I have long admired Giere's lucid expositions and penetrating analyses. Those virtues are again present in his "Representing with Physical Models". It is a short chapter (7 pages) in which he teases out a common feature of three ways of representing using models: theoretical, physical and computational models. The common feature is that the representing involves an intentional agent selectively invoking similarities between a model and an aspect of the world. At first glance, this might not seem a particularly penetrating point but two aspects are worthy of closer inspection. First, on the semantic view of theories (which Giere has promoted, as have I) theories are non-linguistic, model-theoretic entities. The relationship of the model to the world is an isomorphism. The mathematical concept of isomorphism is clear and rigorous; specifying the conditions under which the isomorphism obtains between a model and the world has proven complex. Appeals to abstractions and simplifications have provided some traction but, in turn, have raised questions about the validity of processes by which abstraction and simplification is achieved. By making explicit that an intentional agent (I would suggest that it is usually a group of agents) determine the required (desired) similarity lays bare the fact that intentional agents using rigorous mathematics are at the heart of the scientific enterprise of representing. It is the purposes at hand that play a crucial role, a point Isabelle Peschard makes in her chapter, albeit in a different way: she examines models of turbulence. Second, representation using physical models has been given short-shrift in philosophy of science. Giere begins the process of rectifying this. He uses Watson and Crick's double helical model of DNA as his example but he could have used Linus Pauling's a-helical model of proteins or August Kekulé's ring model of benzene; all used physical models to represent the chemical structure. There is no shortage of other examples and all support Giere's point that these are powerful representations, which also involve intentional agents.
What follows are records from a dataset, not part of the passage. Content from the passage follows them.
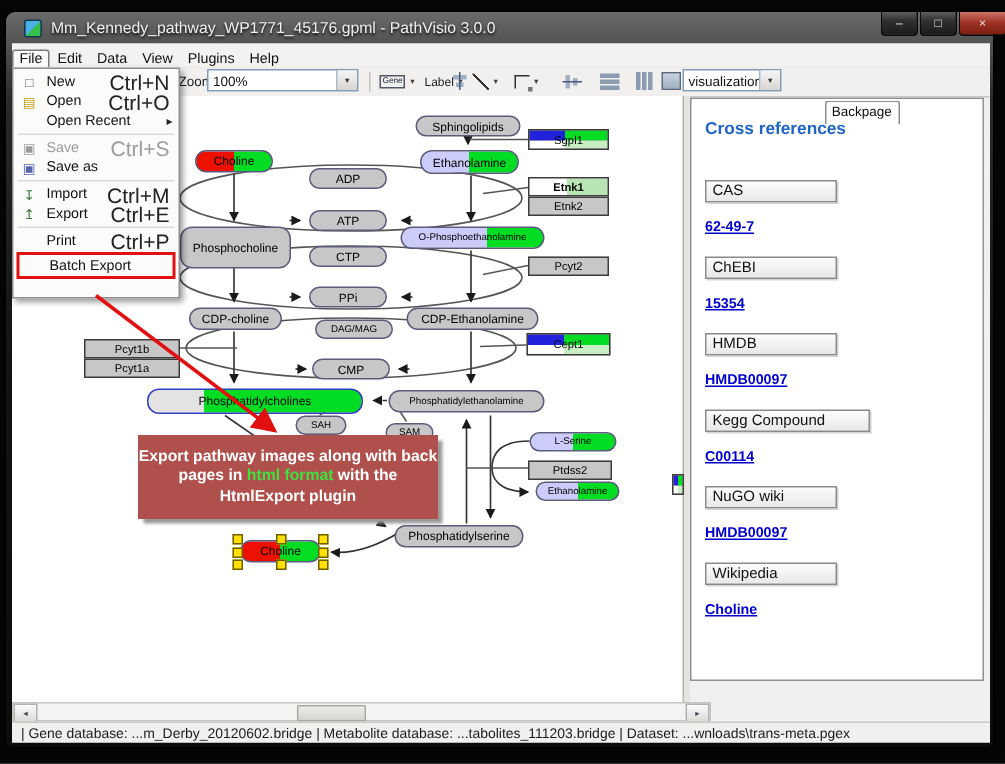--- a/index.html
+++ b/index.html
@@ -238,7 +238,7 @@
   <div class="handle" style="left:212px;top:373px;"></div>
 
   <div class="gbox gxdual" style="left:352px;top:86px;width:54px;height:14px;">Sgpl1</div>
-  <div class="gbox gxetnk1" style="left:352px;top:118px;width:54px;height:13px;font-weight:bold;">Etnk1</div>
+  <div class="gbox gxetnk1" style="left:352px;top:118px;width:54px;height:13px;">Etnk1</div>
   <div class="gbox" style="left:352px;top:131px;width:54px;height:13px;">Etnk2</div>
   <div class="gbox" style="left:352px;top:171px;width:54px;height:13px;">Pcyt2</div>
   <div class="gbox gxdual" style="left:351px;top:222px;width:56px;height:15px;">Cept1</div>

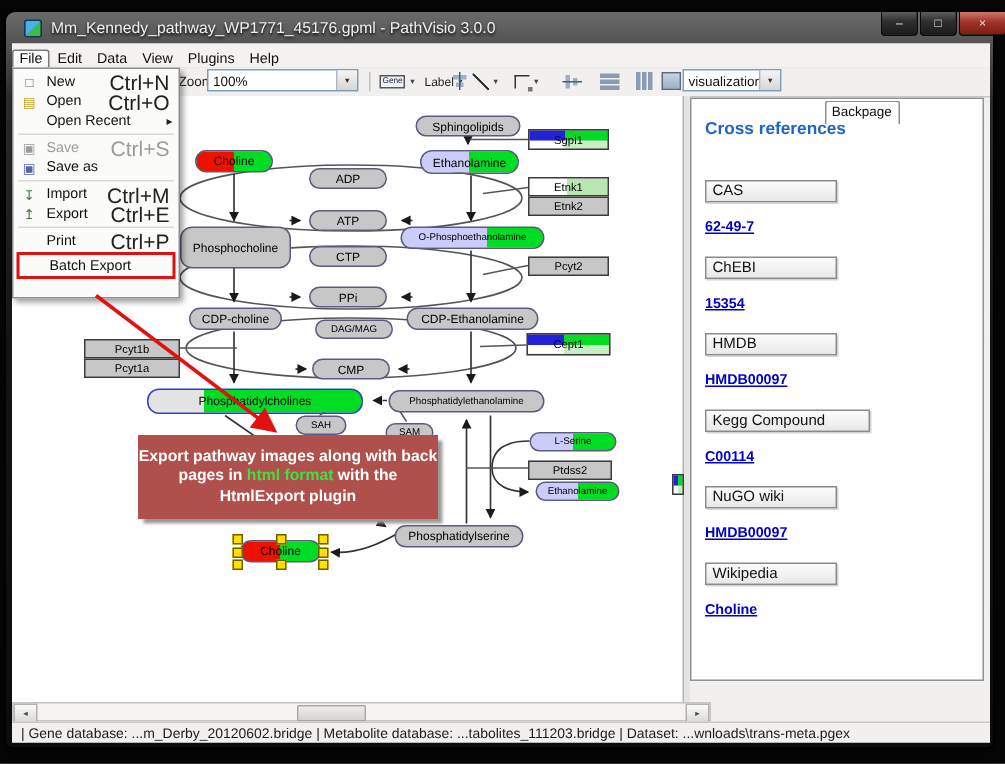--- a/index.html
+++ b/index.html
@@ -211,7 +211,7 @@
   <div class="pill half-lav-green" style="left:280px;top:100px;width:66px;height:16px;">Ethanolamine</div>
   <div class="pill" style="left:206px;top:112px;width:52px;height:14px;">ADP</div>
   <div class="pill" style="left:206px;top:140px;width:52px;height:14px;">ATP</div>
-  <div class="pill" style="left:120px;top:151px;width:74px;height:28px;">Phosphocholine</div>
+  <div class="pill" style="left:120px;top:167px;width:74px;height:15px;">Phosphocholine</div>
   <div class="pill lav60 sm" style="left:267px;top:151px;width:96px;height:15px;">O-Phosphoethanolamine</div>
   <div class="pill" style="left:206px;top:164px;width:52px;height:14px;">CTP</div>
   <div class="pill" style="left:206px;top:191px;width:52px;height:14px;">PPi</div>

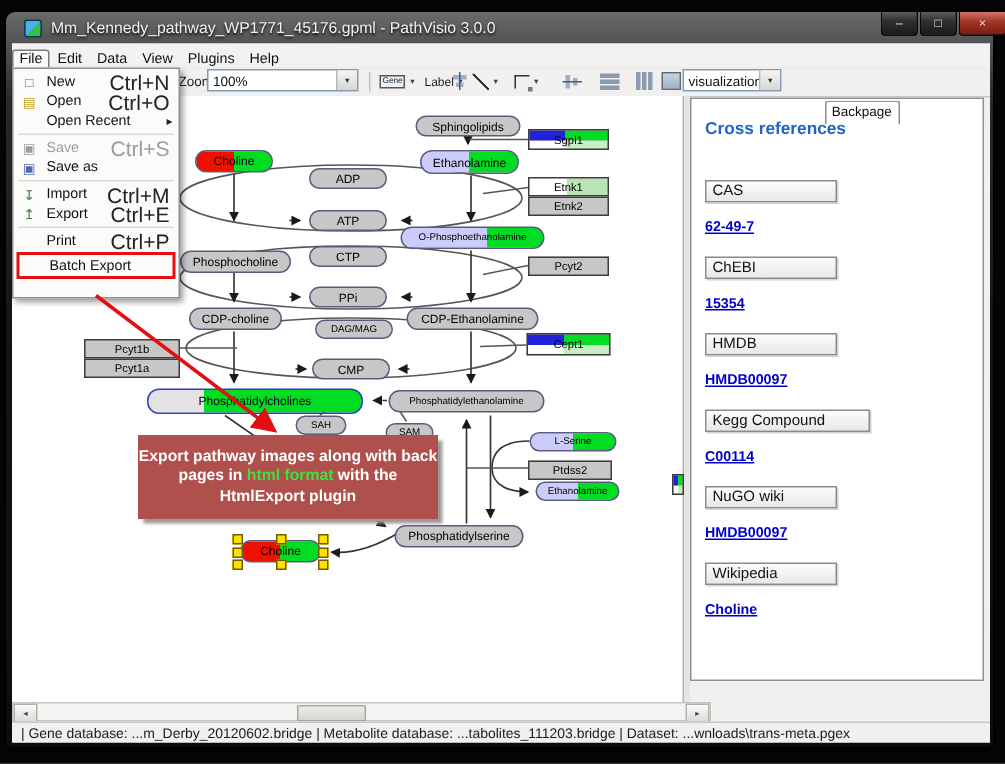--- a/index.html
+++ b/index.html
@@ -330,6 +330,10 @@
       <a class="xlink">C00114</a>
     </div>
     <div class="xsec">
+      <div class="xhead">PubChem</div>
+      <span class="xplain">305</span>
+    </div>
+    <div class="xsec">
       <div class="xhead">NuGO wiki</div>
       <a class="xlink">HMDB00097</a>
     </div>

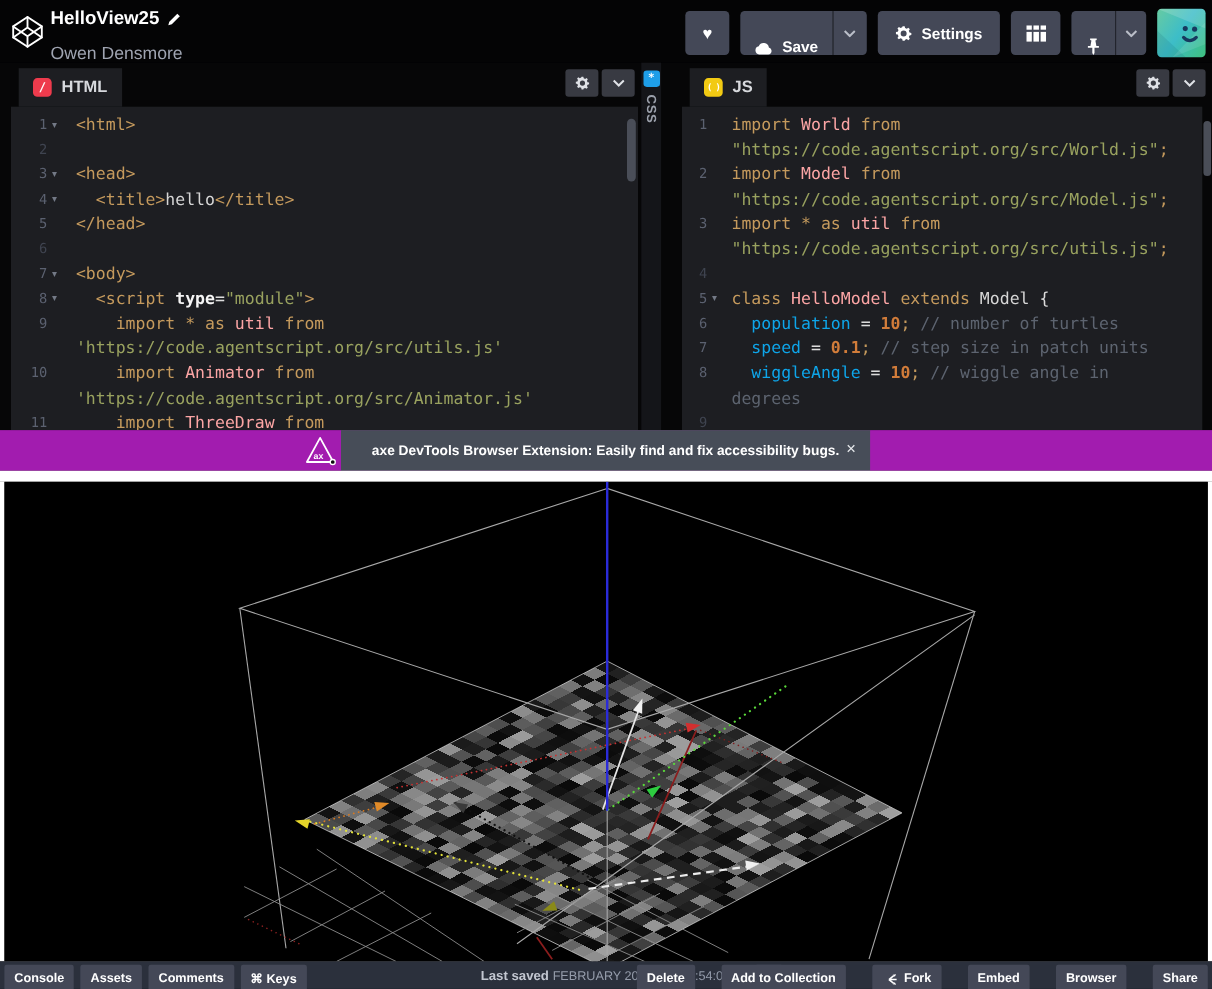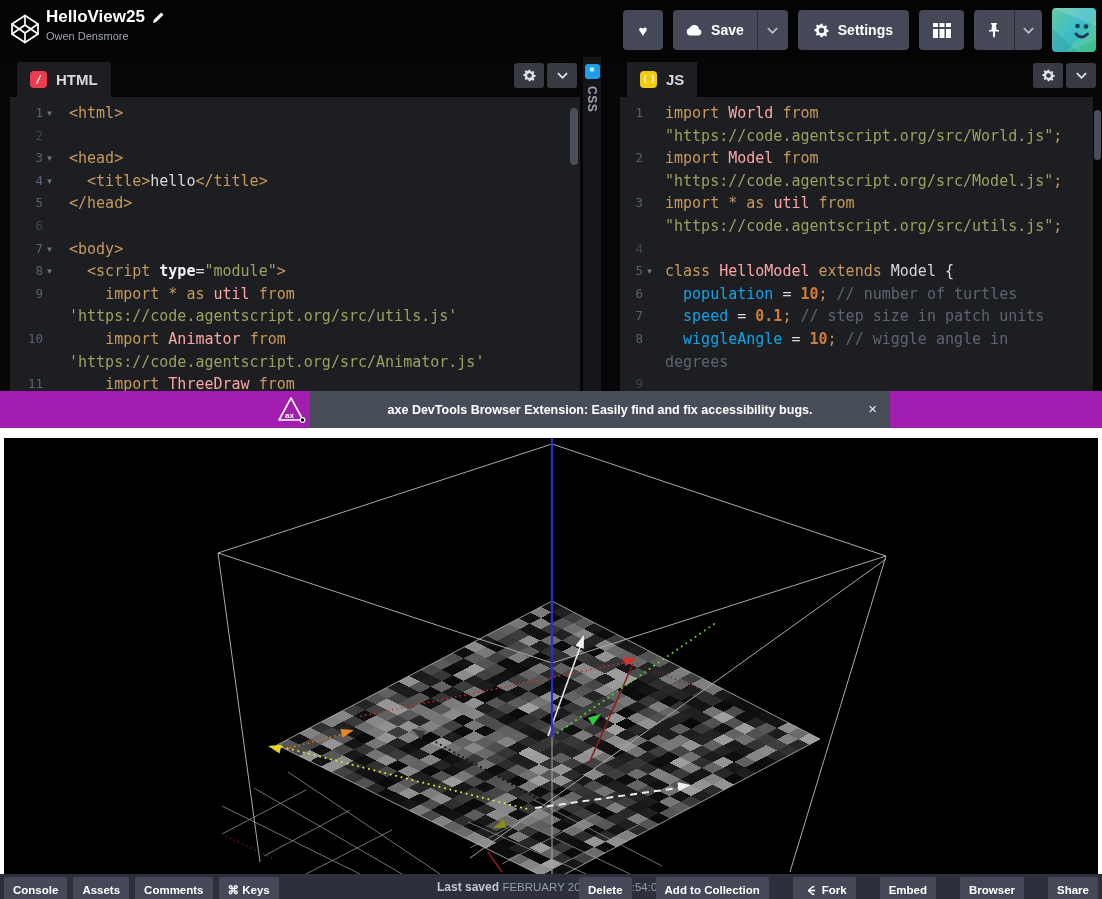--- a/index.html
+++ b/index.html
@@ -13,7 +13,7 @@
   .title-wrap{position:absolute;left:46px;top:7px}
   .title-row{display:flex;align-items:center;gap:7px}
   .title{color:#fff;font-size:17px;font-weight:700}
-  .author{color:#9fa4b1;font-size:11px;margin-top:3px}
+  .author{color:#9fa4b1;font-size:16px;margin-top:14px}
   .hactions{position:absolute;right:6px;top:8px;display:flex;align-items:center;gap:10px;height:44px}
   .hbtn{background:#444857;color:#fff;border-radius:4px;height:40px;display:flex;align-items:center;
         justify-content:center;font-size:14px;font-weight:700;cursor:pointer}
There are many other chapters that are worthy of careful attention; indeed, I found them all in some way illuminating and valuable. The ones on which I have focused simply reflect my principal interests. It is common to find in reviews of fictional works such claims as, "I could not put this book down". There are very few books in philosophy of science about which I would make that claim; this is one for which it is an apt description.